Myth #1 - Men are obsessed with their "junk"- Alrighty. Now although this idea is emphasized through guys buying larger then normal cars or large quantities of handguns, I refute this theory that men alone are obsessed with their junk while women are absolutely carefree about this. Wrong. It was only yesterday in the checkout line did I observe one magazine that literally had the headline saying "Secrets about your vajayjay". The more I thought about it, the more I thought about things like "the Vagina Monologues" and this atrocity. Women are seriously obsessed with their junk. I've never heard of a guy who is willing to go get his goods "manscaped" in the shape of a heart or whatnot, despite the fact that it would hurt like hell. Guys are happy with their junk (most are), but we're definitely not proud of our junk.

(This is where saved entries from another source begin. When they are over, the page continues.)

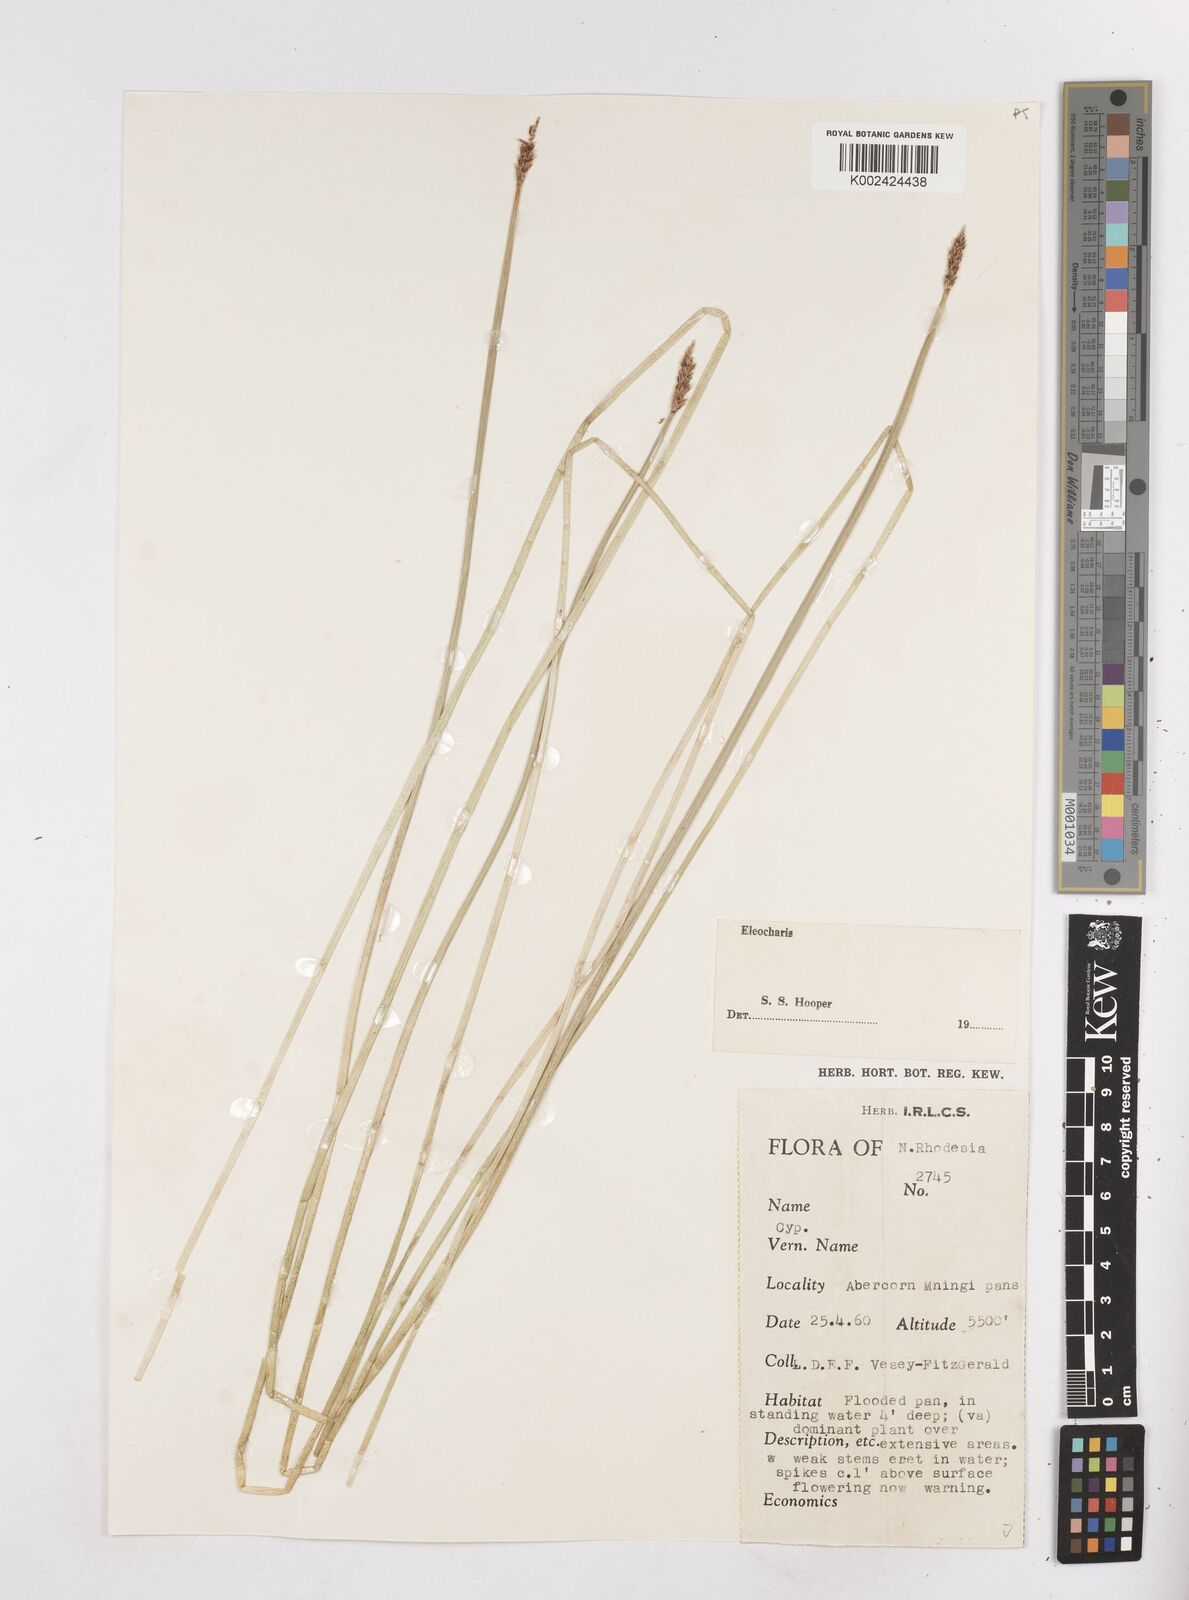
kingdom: Plantae
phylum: Tracheophyta
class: Liliopsida
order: Poales
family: Cyperaceae
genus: Eleocharis
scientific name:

Myth #2 - Men are responsible for social beauty pressures on women - It's a long known fact that when women get gussied up to go out, they're not usually getting dressed up to wow the guys, they're dressing up to distinguish themselves from the other ladies. I've seen the coldest stares bounce between women at clubs and other social places. Fashion magazines cannot obviously be master minded by guys (or at least straight ones) because I can guarantee you that 90% of men don't know what the "smokey eyed" look is, nonetheless care. Women on the cutting edge of fashion are the ones responsible for putting the pressures on other women, because those other women think that just because guys think people like Angelina Jolie is hot, all women should look like her. So given all this, I refute the notion that porn objectifies women alone, or that high fashion culture is built on the shoulders of men, or that I somehow, through my attraction to celebrities such as Kate Beckensale or Rachel McAdams, will make a 15 year old teenie bopper a raging bulimic.

03 March, 2008

"Okay.....Who Brought The Dog?"

I've never considered myself to be even remotely lucky, unless it came to cards or the occasional crazy-a$$-wastepaper-basket-shot from across the room. I've always considered myself the walking version of Murphy's law. Usually not in the instance that horrible things befall me (i.e. my car bursting into flames), but more of subtle crap that would just annoy even a holy man to cuss.

Classic examples of this are:

o Flying home on leave in the Army and the plane breaksdown delaying me for hours.

o Having a hot first date and getting a flat tire.

o In ROTC, being assigned the M-16 that won't hold a magazine in.

o In Computer class, being assigned the computer that constantly gave the blue screen.

However, I've never been so lucky as to have them stop at this point...nope, I've got industrial strength examples of this type of luck:

o After arriving to Iraq with 3 other peers, being one of the only ones to be assigned to a unit that just got there, vs. the other units that got to go home about 6 months later.

o Surviving 5 years straight in the Army with zero injuries, then immediately after I get out...break my pinky and blow through about $6k getting it repaired, due to no health insurance.

o Getting a job at K-Mart.

o Thinking I could eek out a fart in drama class and it actually reverberated on the chair louder then the instructor....actually causing him to stop teaching.

I think I need to start investing in some horseshoes or something.